Treats for the creatures. Starting with the wild bird seed that came with the first bird feeder some time back:


(#4) Wagner’s Wild Bird Seed: millet, sunflower seed, cracked corn, milo, striped sunflower, safflower seed

Then, found by Kim Darnell: a bag of straight sunflower seeds; a bag of peanuts for wild animals (a great saving from using dry roasted peanuts for humans); and the Corn A Plenty Seed Cake Wild Bird Food:


(#5) The company’s description: With Kaytee Corn A Plenty Seed Cake Wild Bird Food, you can show your backyard squirrels, chipmunks, rabbits and other critters some loving, too! This seed cake is designed especially for these furry critters, helping to fill their bellies. Each cake is packed with the equivalent of ten ears of corn, plus peanuts and sunflower seeds that critters will go nutty over.
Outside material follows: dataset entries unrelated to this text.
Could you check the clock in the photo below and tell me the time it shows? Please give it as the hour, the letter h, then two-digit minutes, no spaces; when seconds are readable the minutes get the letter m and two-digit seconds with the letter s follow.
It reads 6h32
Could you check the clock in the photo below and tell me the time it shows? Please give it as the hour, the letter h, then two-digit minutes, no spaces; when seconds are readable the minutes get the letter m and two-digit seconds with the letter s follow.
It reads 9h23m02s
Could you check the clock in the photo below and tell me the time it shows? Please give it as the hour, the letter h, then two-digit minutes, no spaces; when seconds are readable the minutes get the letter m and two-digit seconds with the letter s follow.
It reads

For a great wildlife viewing opportunity, hang this cake in a feeder station on a tree limb to watch squirrels’ acrobatic feats as they feast.
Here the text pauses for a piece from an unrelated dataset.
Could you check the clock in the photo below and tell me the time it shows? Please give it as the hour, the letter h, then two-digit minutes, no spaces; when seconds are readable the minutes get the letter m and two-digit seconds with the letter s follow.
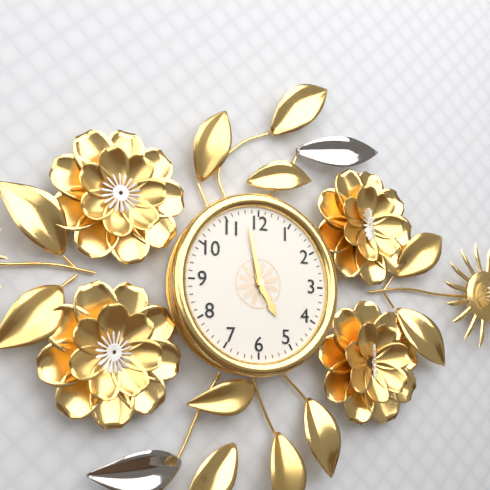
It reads 4h58
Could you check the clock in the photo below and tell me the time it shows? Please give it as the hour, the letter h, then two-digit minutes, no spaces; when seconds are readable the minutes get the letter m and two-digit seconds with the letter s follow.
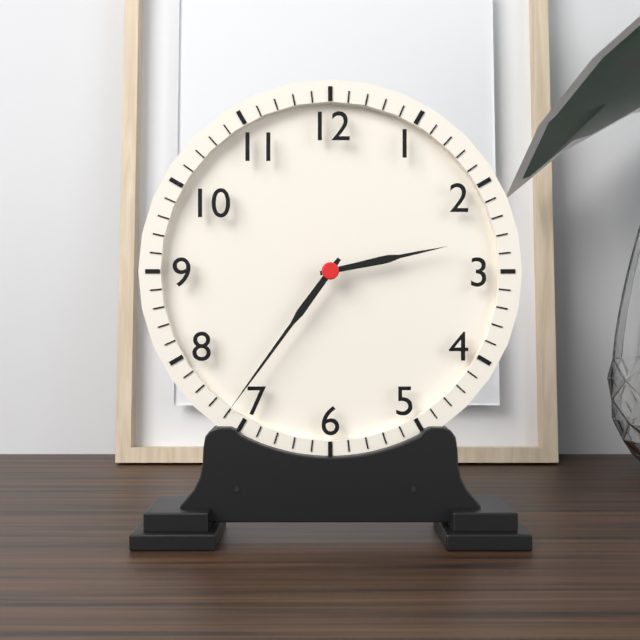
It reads 2h36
The peanuts were designed to lure the squirrels into the patio garden, away from the feeders  (but also in the feeders, for the scrub jays). The cake we put on top of a wooden bar chair, in the patio garden — so at least it was off the ground. As of this afternoon, it has been completely devoured.

Then from Elizabeth, a shipment of three more items, especially designed to provide high nutriton for squirrels:

Wild Delight Crunch N’ Nut Squirrel Food:

(#6)

Exotic Nutrition Complete Squirrel Food:

(#7)

And Wild Delight Deck Porch N’ Patio Food:

(#8)

The bird feeder problem. We lived in a fool’s paradise for weeks, before the squirrels became aware of the bird feeders. And then they yearned, with every fabric of their sciurid beings, to get into those feeders, up in the air. They plotted at my windows, eventually discovering that every planter I had so carefully arranged by my big windows (so  that I could see my attractive succulents close up) could be deployed as a launching pad to leap inside the feeders. A motivated squirrel is, alas, absolutely relentless, so I had to remove all the plants elsewhere on the patio, away from the windows. As of this moment, there’s a stalemate: they haven’t been able to figure out how to climb up the windows or leap that far off the ground.
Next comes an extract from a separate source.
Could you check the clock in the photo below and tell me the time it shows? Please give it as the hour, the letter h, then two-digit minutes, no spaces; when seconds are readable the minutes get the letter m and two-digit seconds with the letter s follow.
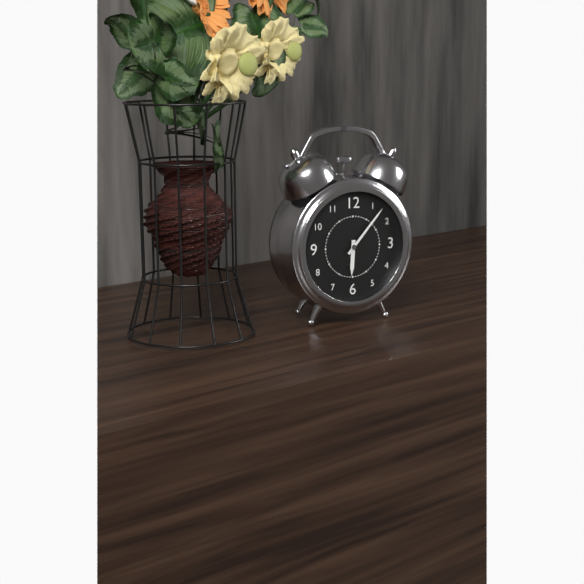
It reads 6h07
I do not suppose this is the end of the matter. A motivated squirrel is not only relentless, but also ingenious. If they could send drones in, they would. (If they had the canniness of the scrub jays, they would probably know how to do that, dreadful thought.)

Squirrel communication. I haven’t found any good survey of what the squirrels are communicating to one another (or the rest of the world) with their elaborate tail flickings, their suddenly splaying out flat on their bellies, motionless (I’m guessing that that’s predator avoidance; we do have hawks, and they eat squirrels), and their hyperactive comings and goings.

The tail-flicking thing is fairly often done face to face with another squirrel. As with wild animals in general, it can be hard to distinguish aggressive competition from mating behavior. My two black (melanistic) squirrels often do this with one another, and then one of them leaps off into the arbor and into the crape myrtle tree.

A few days ago they had one of these confrontations on the top of my fence — squirrel reality tv  for my enjoyment — and then one of them briefly but dramatically mounted the other and they fucked. Then they broke off and jumped crazily into different trees. Ok, so they’re a mated pair.

I still absolutely cannot distinguish one from the other. I now realize that I have never seen a recognizably pregnant squirrel. Maybe they go into confinement.

To come. Still more little birds. Oh my, the world is full of little brown birds,some of them quite exquisite if you get to see them close up.